> [Sayfa Metni]:
Son Yargıtay Kararları Işığında Vergi Kaçakçılığı Suçu Unsurları PDF Yazdır e-Posta
01 Nisan 2013
Image

I- GİRİŞ

Bu yazının amacı 2008 yılında yapılan değişiklikle(1) Türkiye’de yegâne vergi suçu haline gelen “vergi kaçakçılığı”(2) kapsamında sayılan ve esas itibariyle vergi ziyaı ile ilişkilendirilmeyen suç unsurları ve fiilleri konusunda Yargıtay’da son dönemde (2010 - 2012) alınan kararları incelemektir(3). www.ozdogrular.com

 

Bu amaçla hürriyeti bağlayıcı cezalar ile cezalandırılan(4) vergi kaçakçılığı suçunu düzenleyen Vergi Usul Kanunu’nun (VUK) 359. maddesinde(5) sayılan suç unsurlarını yüksek yargının kararları ile okunmak istenecektir.

 

Birinci bölümde suç unsurları ve fiilleri ikinci bölümde ise bu suç unsurları ile ilgili son emsal Yargıtay kararları ele alınacaktır.

 

II- SUÇ UNSURLARI VE FİİLLERİ

Vergi kaçakçılığı, adı kaçakçılık olmakla birlikte vergi kaçırmak fiili ile bağlantısı koparılan ve vergi hukukumuzda 4369 sayılı Yasa öncesi hileli vergi suçu olarak tanımlanan çeşitli suç fiillerinden oluşmaktadır. Bu suç fiilleri münhasıran Vergi Usul Kanunu’na göre muhafaza ve ibraz zorunluluğu olan defter, kayıt ve belgelerle ilgilidir(6).

 

Vergi kaçakçılığı suçunda muhafaza ve ibraz zorunlulukları olan defter, kayıt ve belgelerle ilgili sekiz ayrı suç fiili bulunmaktadır. Bu fiiller şöylece sıralanabilir:

1- Hesap ve muhasebe hileleri yapılması,

2- Gerçek olmayan veya kayda konu işlemlerle ilgisi bulunmayan kişiler adına hesap açılması,

3- Vergi matrahının azalması sonucunu doğuracak şekilde defterlere kaydı gereken hesap ve işlemleri tamamen veya kısmen başka defter, belge veya diğer kayıt ortamlarına kaydedilmesi (çift defter kullanılması),

4- Defter, kayıt ve belgelerin tahrif edilmesi veya gizlenmesi (varlığı noter kayıtları ile belli olan defter ve belgelerin inceleme elemanına ibraz edilmemesi gizleme hükmündedir)

> [Veri Kümesi Alıntısı]:
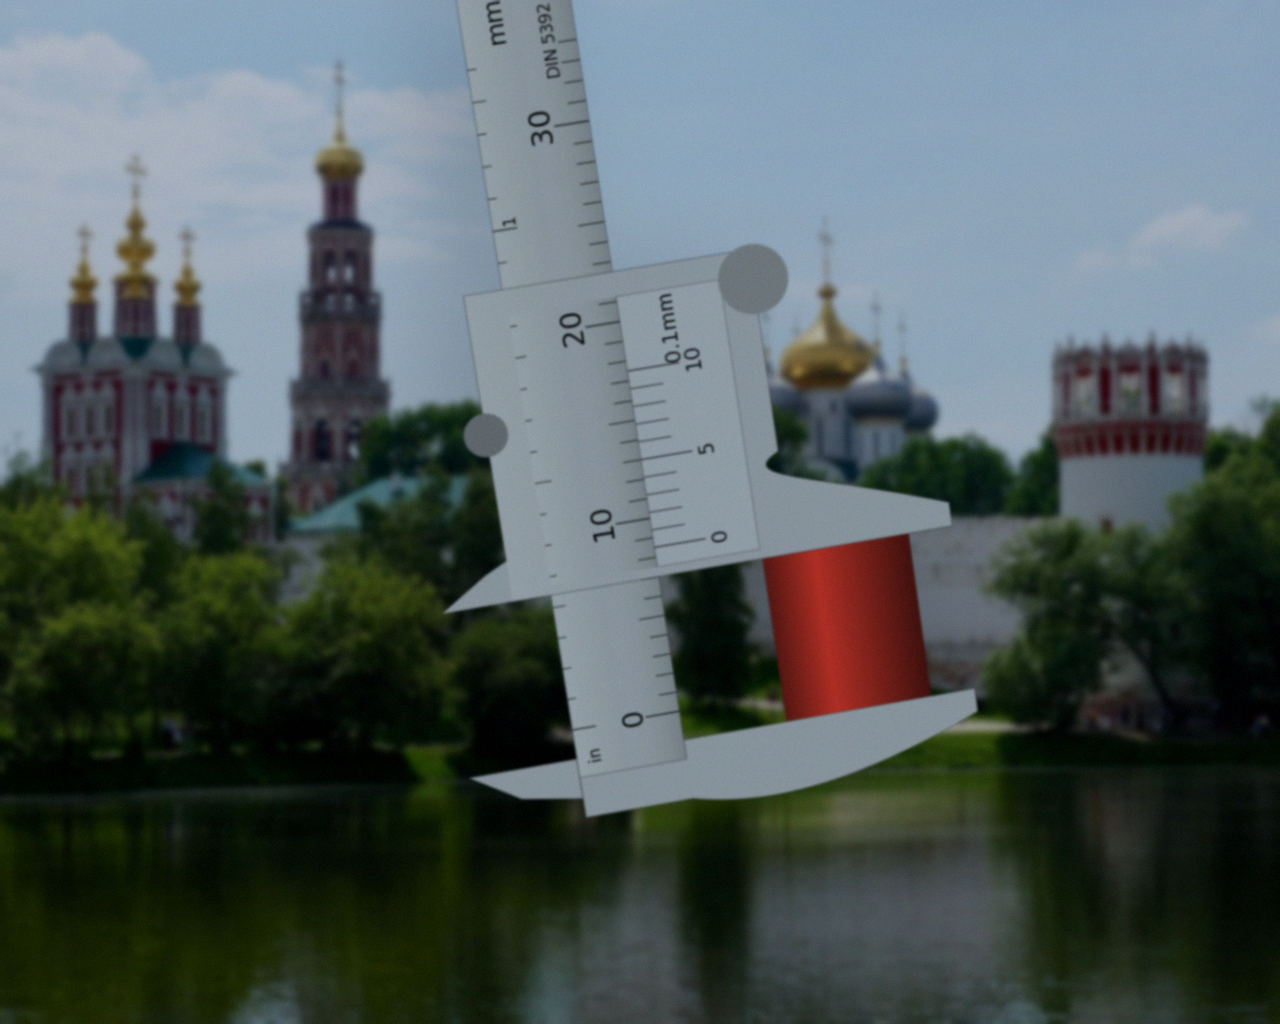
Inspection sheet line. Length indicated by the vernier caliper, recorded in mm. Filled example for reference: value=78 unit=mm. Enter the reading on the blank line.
value=8.5 unit=mm
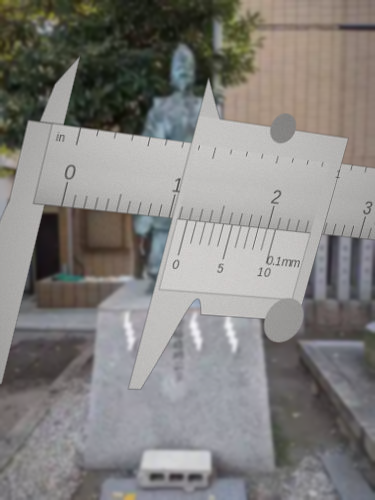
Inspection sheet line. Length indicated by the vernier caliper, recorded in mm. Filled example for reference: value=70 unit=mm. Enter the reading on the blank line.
value=11.8 unit=mm
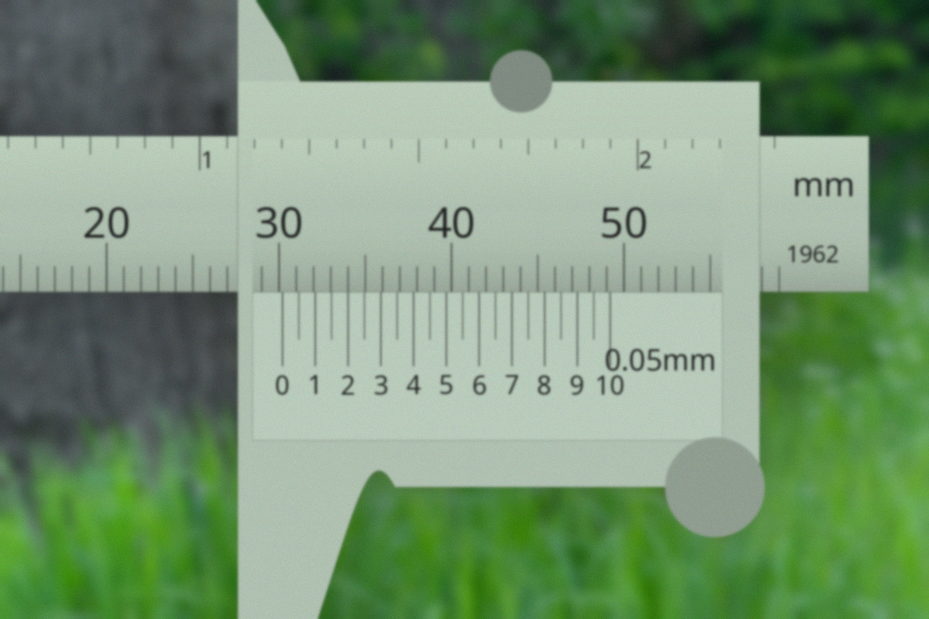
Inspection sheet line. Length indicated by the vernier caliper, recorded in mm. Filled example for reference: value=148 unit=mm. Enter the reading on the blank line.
value=30.2 unit=mm
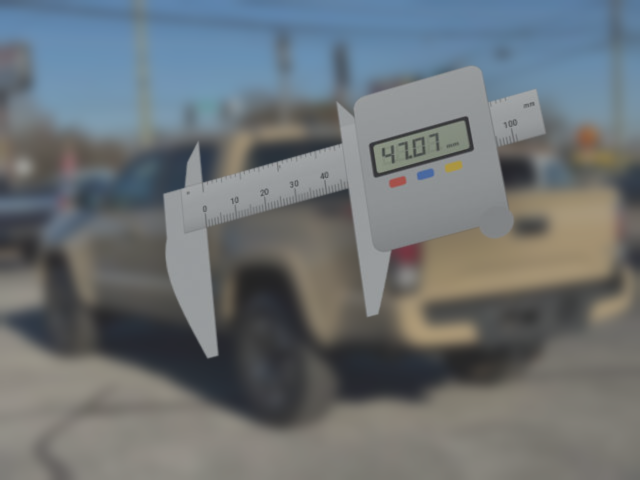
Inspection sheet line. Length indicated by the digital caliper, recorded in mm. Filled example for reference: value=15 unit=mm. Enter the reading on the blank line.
value=47.07 unit=mm
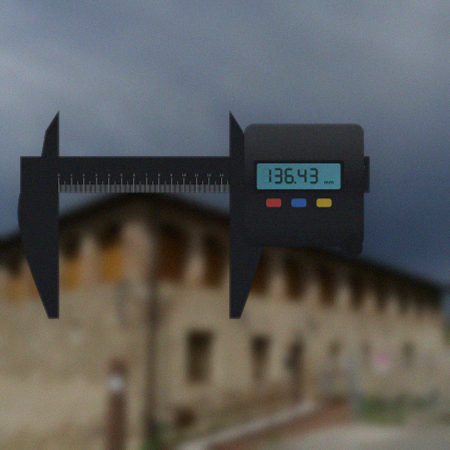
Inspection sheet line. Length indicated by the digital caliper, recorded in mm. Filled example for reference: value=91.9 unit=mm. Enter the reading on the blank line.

> [Yapılacak İşler]:
1 > Vergi kaçakçılığı metninde "II- SUÇ UNSURLARI" ifadesinden başlayıp "ve belgelerle ilgilidir(6)." ifadesi de dahil olmak üzere uzanan bölümü harfi harfine yeniden yazın.
2 > Vergi kaçakçılığı metnini kaldığı yerden sürdürün.

> [Alıştırma Sonuçları]:
1 >
II- SUÇ UNSURLARI VE FİİLLERİ

Vergi kaçakçılığı, adı kaçakçılık olmakla birlikte vergi kaçırmak fiili ile bağlantısı koparılan ve vergi hukukumuzda 4369 sayılı Yasa öncesi hileli vergi suçu olarak tanımlanan çeşitli suç fiillerinden oluşmaktadır. Bu suç fiilleri münhasıran Vergi Usul Kanunu’na göre muhafaza ve ibraz zorunluluğu olan defter, kayıt ve belgelerle ilgilidir(6).

2 >
5- Muhteviyatı yanıltıcı belge (gerçek bir muamele ve duruma dayanmakla birlikte, bunu gerçeğe aykırı şekilde yansıtan belgedir) düzenlenmesi ve kullanılması

6- Defter, kayıt ve belgelerin yok edilmesi,

7- Belgelerin asıl veya suretlerinin tamamen veya kısmen sahte olarak düzenlenmesi veya bu belgelerin kullanılması(7),

8- Maliye Bakanlığı ile anlaşması bulunan kişilerin basabileceği belgeleri, Bakanlık ile anlaşması olmadığı halde basılması veya bilerek kullanılması.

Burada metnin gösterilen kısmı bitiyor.